- Born: Brooklyn, New York, U.S.
- Died: June 18, 1997 Great Neck, New York, U.S.
- Education: Columbia College (BA);
- Occupation: Restaurateur;

= Arthur Cutler (restaurateur) =

American restaurateur

Arthur J. "Artie" Cutler (died June 18, 1997) was an American restaurateur known for founding a number of popular New York City restaurants known for their "eclectic tastes and unlikely sites," according to The New York Times.

== Biography ==
Cutler was born in Brooklyn and grew up in New Hyde Park, New York. His family was in the food business: his father owned a grocery store and a diner, and his grandfather owned a herring stand. He graduated from Columbia University in 1965. He worked his way through college slicing salmon at smoked fish counters.

He was working at an appetizing store in Brighton Beach in 1974 when he heard that Murray's Sturgeon Shop was up for sale.

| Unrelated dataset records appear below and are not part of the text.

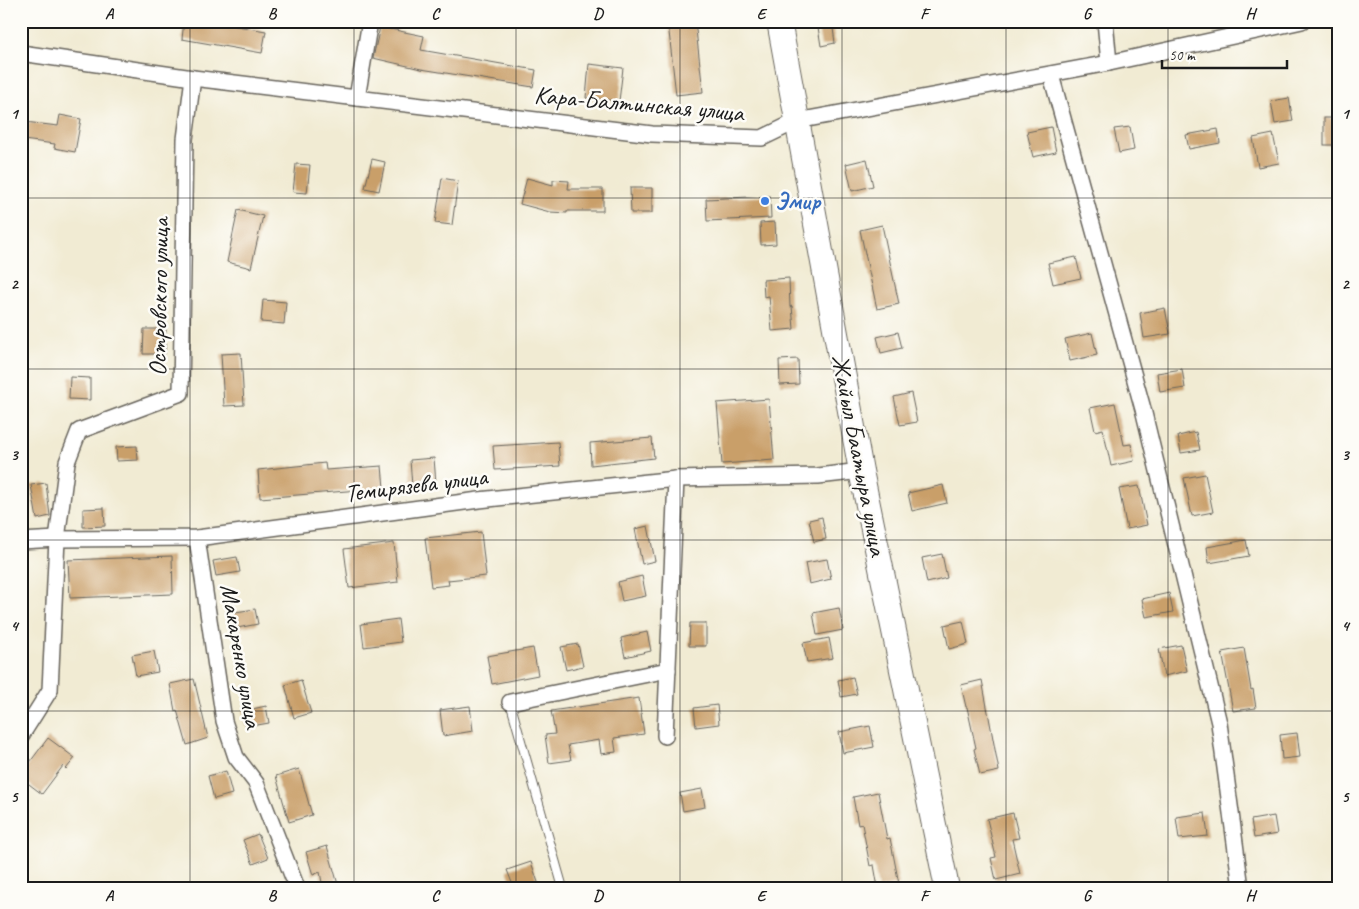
<svg xmlns="http://www.w3.org/2000/svg" width="1359" height="909" font-family="Caveat,sans-serif">
<rect width="100%" height="100%" fill="#fdfcf7"/>
<filter id="ink" filterUnits="userSpaceOnUse"><feTurbulence type="fractalNoise" baseFrequency=".02" numOctaves="2"/><feDisplacementMap in="SourceGraphic" scale="10" xChannelSelector="R" yChannelSelector="G"/><feConvolveMatrix kernelMatrix="1 2 1 2 8 2 1 2 1" color-interpolation-filters="sRGB"/></filter>
<filter id="wash" filterUnits="userSpaceOnUse"><feTurbulence type="fractalNoise" baseFrequency=".0096" numOctaves="4" result="noise"/><feDisplacementMap in="SourceGraphic" scale="20" xChannelSelector="R" yChannelSelector="G"/><feGaussianBlur stdDeviation="1.12" result="paint"/><feColorMatrix in="noise" values="0 0 0 0 0 0 0 0 0 0 0 0 0 0 0 0 0 1.4 0 .05"/><feComposite in="paint" operator="in"/></filter>
<g filter="url(#wash)">
<rect width="100%" height="100%" fill="#f1ebd3"/>
<g id="blocks">
<g fill="#c99f69">
<path d="M184,21H207L266,31L262,53L182,39Z"/>
<path d="M683,21H695L703,92L676,95L668,23Z"/>
<path d="M817,21H832L835,43L821,46Z"/>
<path d="M380,27L424,36L421,50L536,70L533,87L421,69L373,58Z"/>
<path d="M589,64L623,68L619,101L586,98Z"/>
<path d="M1289,98L1293,121L1275,124L1271,101Z"/>
<path d="M60,115L81,119L75,152L54,148L55,144L23,140L25,122L58,126Z"/>
<rect x="1324" y="118" width="14" height="27"/>
<path d="M1051,127L1056,152L1033,157L1027,132Z"/>
<path d="M1130,127L1134,150L1119,153L1114,129Z"/>
<path d="M1218,129L1220,143L1189,149L1186,135Z"/>
<path d="M1273,134L1279,163L1258,167L1253,138Z"/>
<path d="M372,159L385,162L379,191L365,188Z"/>
<path d="M867,159L873,186L852,191L846,164Z"/>
<path d="M296,164L310,165L307,193L293,192Z"/>
<path d="M442,178L458,181L452,225L435,223Z"/>
<path d="M527,178L553,185V180L569,181L568,189H603V211H567V213L550,212L520,204Z"/>
<path d="M630,188H652V213H631Z"/>
<path d="M770,196L771,218L707,221L706,199Z"/>
<path d="M238,210L263,216L251,268L227,262Z"/>
<path d="M775,222L776,244L761,245L760,223Z"/>
<path d="M882,225L899,304L877,309L860,230Z"/>
<path d="M1076,257L1081,278L1053,284L1048,263Z"/>
<path d="M789,278L790,307L792,306L794,329L772,331L769,296L764,297L763,280Z"/>
<path d="M263,300L286,302L284,324L261,322Z"/>
<path d="M1165,308L1170,334L1144,338L1140,313Z"/>
<path d="M144,329H166L165,354H143Z"/>
<path d="M898,332L902,348L881,353L877,337Z"/>
<path d="M1092,333L1097,355L1070,361L1065,339Z"/>
<path d="M241,353L244,405L224,406L221,354Z"/>
<path d="M798,359L799,384L780,385L779,360Z"/>
<path d="M1182,369L1185,388L1160,392L1157,373Z"/>
<path d="M70,377L90,378V400L69,399Z"/>
<path d="M911,393L917,422L900,425L894,397Z"/>
<path d="M769,399L774,460L722,464L717,403Z"/>
<path d="M1115,403L1124,445L1131,444L1134,461L1111,466L1103,429L1095,431L1090,408Z"/>
<path d="M1196,432L1200,450L1181,453L1178,436Z"/>
<path d="M652,438L654,458L591,465L590,443Z"/>
<path d="M558,442L560,466L495,470L493,446Z"/>
<path d="M137,446L138,460L117,461L116,447Z"/>
<path d="M434,458L436,484L412,486L410,460Z"/>
<path d="M325,463L326,470L382,466L384,488L260,498L258,470Z"/>
<path d="M1205,474L1213,512L1192,516L1184,478Z"/>
<path d="M46,483L50,516L37,519L31,485Z"/>
<path d="M943,485L947,503L912,511L908,493Z"/>
<path d="M1139,486L1147,525L1127,529L1119,489Z"/>
<path d="M104,508L105,526L83,527V509Z"/>
<path d="M822,517L826,539L814,542L809,520Z"/>
<path d="M648,526L655,561L642,564L635,529Z"/>
<path d="M481,532L486,576L448,580L449,585L431,587L425,538Z"/>
<path d="M1246,540L1249,556L1209,563L1207,547Z"/>
<path d="M394,543L398,582L349,588L344,549Z"/>
<path d="M942,554L947,578L927,583L922,558Z"/>
<path d="M172,556L173,594L70,598L68,560Z"/>
<path d="M237,557L240,572L216,576L213,561Z"/>
<path d="M827,559L831,579L809,584L805,563Z"/>
<path d="M642,576L646,596L622,601L618,582Z"/>
<path d="M1169,593L1173,612L1146,617L1142,599Z"/>
<path d="M839,608L843,630L817,635L813,613Z"/>
<path d="M255,609L258,624L232,629L229,613Z"/>
<path d="M398,619L401,642L364,647L361,624Z"/>
<path d="M963,621L968,644L949,649L944,625Z"/>
<path d="M690,623H706V646H689Z"/>
<path d="M647,632L651,651L625,657L621,638Z"/>
<path d="M829,638L833,658L807,662L803,643Z"/>
<path d="M578,644L583,666L566,670L561,647Z"/>
<path d="M1181,645L1187,671L1164,676L1159,649Z"/>
<path d="M533,648L538,675L492,684L487,656Z"/>
<path d="M1244,648L1251,690L1253,689L1256,708L1233,711L1222,652Z"/>
<path d="M154,651L158,672L136,676L132,655Z"/>
<path d="M853,677L857,694L841,697L838,680Z"/>
<path d="M194,679L208,738L187,745L177,710L175,711L170,684Z"/>
<path d="M301,680L311,713L294,718L285,685Z"/>
<path d="M982,680L999,771L980,775L974,749L976,748L967,707H966L961,685Z"/>
<path d="M639,698L644,734L614,738L616,752L601,754L599,740L568,745L571,760L549,763L545,735L555,734L551,711Z"/>
<path d="M717,705L719,724L696,727L694,708Z"/>
<path d="M266,706L269,723L246,727L243,711Z"/>
<path d="M470,706L473,731L443,736L440,710Z"/>
<path d="M870,726L874,747L843,753L839,732Z"/>
<path d="M1297,733L1300,757L1282,759L1280,735Z"/>
<path d="M48,738L75,758L66,769L63,766L42,794L21,778V774Z"/>
<path d="M299,769L312,815L289,822L276,776Z"/>
<path d="M226,771L232,794L214,799L208,776Z"/>
<path d="M702,789L705,807L683,811L680,793Z"/>
<path d="M878,792L887,839L890,838L899,884L878,888L874,865L870,866L862,824L858,825L853,797Z"/>
<path d="M1013,813L1019,838L1012,839L1020,874L996,880L991,858L996,857L987,819Z"/>
<path d="M1205,813L1208,836L1179,839L1176,817Z"/>
<path d="M1274,816L1277,834L1254,838L1251,820Z"/>
<path d="M258,834L268,858L253,864L243,840Z"/>
<path d="M327,846L339,888H323L320,872L313,875L306,852Z"/>
<path d="M531,862L540,888H514L507,870Z"/>
</g>
</g>
</g>
<g filter="url(#ink)">
<use href="#blocks" fill-opacity="0" stroke="#67645c" stroke-width="1"/>
<g fill="none" stroke-linecap="round" stroke-linejoin="round">
<defs>
<path id="service" d="M510,702L563,888"/>
<g id="minor">
<path d="M1105,21L1109,63"/>
<path d="M21,53L193,78L652,134L762,138L797,121L1109,63L1302,21"/>
<path d="M1051,75L1143,409L1219,723L1241,888"/>
<path d="M357,98L370,21"/>
<path d="M197,538L224,721L236,757L256,783L297,888"/>
<path d="M21,541L57,539L197,538L479,500L676,479L818,476L861,471"/>
<path d="M510,702L668,670"/>
<path d="M21,736L50,690L57,539L67,462L79,431L181,393L185,139L193,78"/>
<path d="M665,736L676,479"/>
</g>
<path id="trunk" d="M779,21L861,471L947,888"/>
</defs>
<use href="#service" stroke="#67645c" stroke-width="10"/>
<use href="#minor" stroke="#67645c" stroke-width="18"/>
<use href="#trunk" stroke="#67645c" stroke-width="26"/>
<use href="#service" stroke="#fff" stroke-width="8"/>
<use href="#minor" stroke="#fff" stroke-width="15"/>
<use href="#trunk" stroke="#fff" stroke-width="24"/>
</g>
</g>
<path fill="none" stroke="#1c1c1c" stroke-width="1" stroke-opacity="0.55" d="M190,21V888M354,21V888M516,21V888M680,21V888M842,21V888M1006,21V888M1168,21V888M21,198H1338M21,369H1338M21,540H1338M21,711H1338"/>
<circle fill="#3f7fe0" stroke="#fdfcf7" stroke-width="2" cx="765" cy="201" r="5"/>
<g text-anchor="middle" dominant-baseline="central" stroke-width="5" stroke-linejoin="round" paint-order="stroke">
<g font-size="25" fill="#1c1c1c" stroke="#fdfcf7">
<text transform="translate(639 104) rotate(5)">Кара-Балтинская улица</text>
<text transform="translate(159 297) rotate(-89)">Островского улица</text>
<text transform="translate(859 455) rotate(79)">Жайыл Баатыра улица</text>
<text transform="translate(416 485) rotate(-7)">Темирязева улица</text>
<text transform="translate(241 656) rotate(80)">Макаренко улица</text>
</g>
<g font-size="25" font-weight="bold" fill="#366cbe" stroke="#fdfcf7" text-anchor="start">
<text x="775" y="201">Эмир</text>
</g>
</g>
<rect width="1359" height="909" fill="none" stroke="#fdfcf7" stroke-width="55"/>
<path d="M1162 60v8h125v-8" fill="none" stroke="#1c1c1c" stroke-width="2.5"/>
<text x="1169" y="60" font-size="15" fill="#1c1c1c" stroke="#fdfcf7" stroke-width="4" paint-order="stroke">50 m</text>
<rect x="28" y="28" width="1304" height="854" fill="none" stroke="#1c1c1c" stroke-width="2"/>
<g font-size="16" text-anchor="middle" font-weight="bold" fill="#1c1c1c">
<text x="109" y="19">A</text>
<text x="272" y="19">B</text>
<text x="435" y="19">C</text>
<text x="598" y="19">D</text>
<text x="761" y="19">E</text>
<text x="924" y="19">F</text>
<text x="1087" y="19">G</text>
<text x="1250" y="19">H</text>
<text x="14" y="119">1</text>
<text x="1345" y="119">1</text>
<text x="14" y="289">2</text>
<text x="1345" y="289">2</text>
<text x="14" y="460">3</text>
<text x="1345" y="460">3</text>
<text x="14" y="631">4</text>
<text x="1345" y="631">4</text>
<text x="14" y="802">5</text>
<text x="1345" y="802">5</text>
<text x="109" y="901">A</text>
<text x="272" y="901">B</text>
<text x="435" y="901">C</text>
<text x="598" y="901">D</text>
<text x="761" y="901">E</text>
<text x="924" y="901">F</text>
<text x="1087" y="901">G</text>
<text x="1250" y="901">H</text>
</g>
</svg>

He borrowed money from his mother-in-law and purchased the store from Murray Berstein, the eponymous owner.

In 1990, Cutler opened Carmine's, a family-style Italian restaurant on West 90th Street on Manhattan's Upper West Side, which became an instant success and has six branches across the United States and The Bahamas as of 2022. He named the restaurant after harness driver Carmine Abbatiello. He also opened Ollie's Noodle Shop and Grille, a Chinese restaurant featuring noodles and roast meats, a Mexican Restaurant called Gabriela's, and Virgil's Real BBQ in Times Square. He also owned Docks Oyster Bar on Third Avenue.

Drew Nieporent called Cutler "a quiet genius" in the restaurant business.

His family opened Artie's Delicatessen in 1999 in honor of him after his unexpected death on June 18, 1997, of heart attack. The location closed in 2017.